The task: Repeat every line of the material below exactly.

Given entries:
● ● ● ●
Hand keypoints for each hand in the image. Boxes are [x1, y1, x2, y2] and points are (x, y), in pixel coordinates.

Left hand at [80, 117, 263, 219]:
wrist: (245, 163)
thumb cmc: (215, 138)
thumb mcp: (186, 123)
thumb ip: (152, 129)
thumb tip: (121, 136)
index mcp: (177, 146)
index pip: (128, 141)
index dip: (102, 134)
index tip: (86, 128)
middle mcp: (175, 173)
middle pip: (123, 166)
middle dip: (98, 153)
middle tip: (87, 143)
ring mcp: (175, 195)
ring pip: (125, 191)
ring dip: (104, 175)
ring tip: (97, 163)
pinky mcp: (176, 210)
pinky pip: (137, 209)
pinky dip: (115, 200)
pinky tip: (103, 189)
● ● ● ●
Expected answer:
Hand keypoints for each hand in the image. Boxes are [x1, y1, x2, y2] and points are (x, y), in pixel coordinates.

Left hand at [80, 117, 263, 219]:
wrist: (245, 163)
thumb cmc: (215, 138)
thumb mcp: (186, 123)
thumb ip: (152, 129)
thumb tip: (121, 136)
index mcp: (177, 146)
index pip: (128, 141)
index dip: (102, 134)
index tip: (86, 128)
middle mcp: (175, 173)
middle pip: (123, 166)
middle dip: (98, 153)
middle tip: (87, 143)
ring mcp: (175, 195)
ring pip: (125, 191)
ring dip: (104, 175)
ring tip: (97, 163)
pinky mcp: (176, 210)
pinky pip: (137, 209)
pinky dip: (115, 200)
pinky tip: (103, 189)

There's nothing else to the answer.